Akhil Reed Amar is a Yale law professor who has published
extensively on the Constitution. I am a
great admirer of his work.
I have read his extensive America’s Constitution: A Biography, the popular For the People: What the Constitution Really
Says about Your Rights, and a law review article he wrote entitled “The
Bill of Rights as a Constitution.” I
admire his fluid prose, his passion for the subject, and of course his
broad knowledge.
But then I watched a Youtube video, a debate with other
legal experts on the constitutionality of the Affordable Care Act’s
“individual mandate” (or tax or whatever).

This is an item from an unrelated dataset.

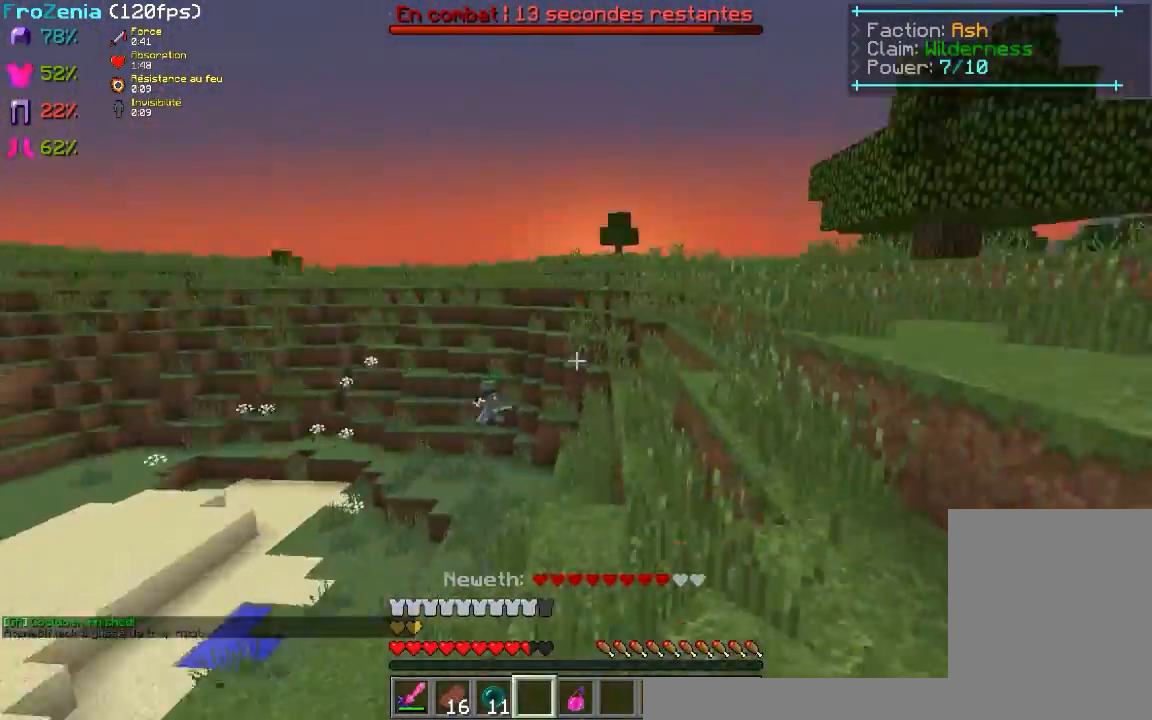
{"keys": ["d", "z"], "mouse": [], "events": []}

Honestly, I was pretty close to shocked.
Here is Akhil Amar, one of the most decorated and prominent
living scholars of our Constitution, saying that the individual mandate can be
justified on six different grounds: three arguments on the commerce clause, and
two on the taxation power.
But his most striking claim was the sixth, national defense.
Yes, Akhil Amar claimed that the individual mandate could be
constitutional if grounded in Congress’ power to ensure the national
defense. A law that has nothing at all
to do with foreign policy or military preparedness, nothing to do with the land
or naval forces (nor the air forces for that matter), nothing to do with
diplomacy or foreign nations, could rest on Congress’ duty and power “to
provide for the common defense…of the United States.” (Art. 1 Sec 8 Cl. 1)
How does he manage to make this puzzling move?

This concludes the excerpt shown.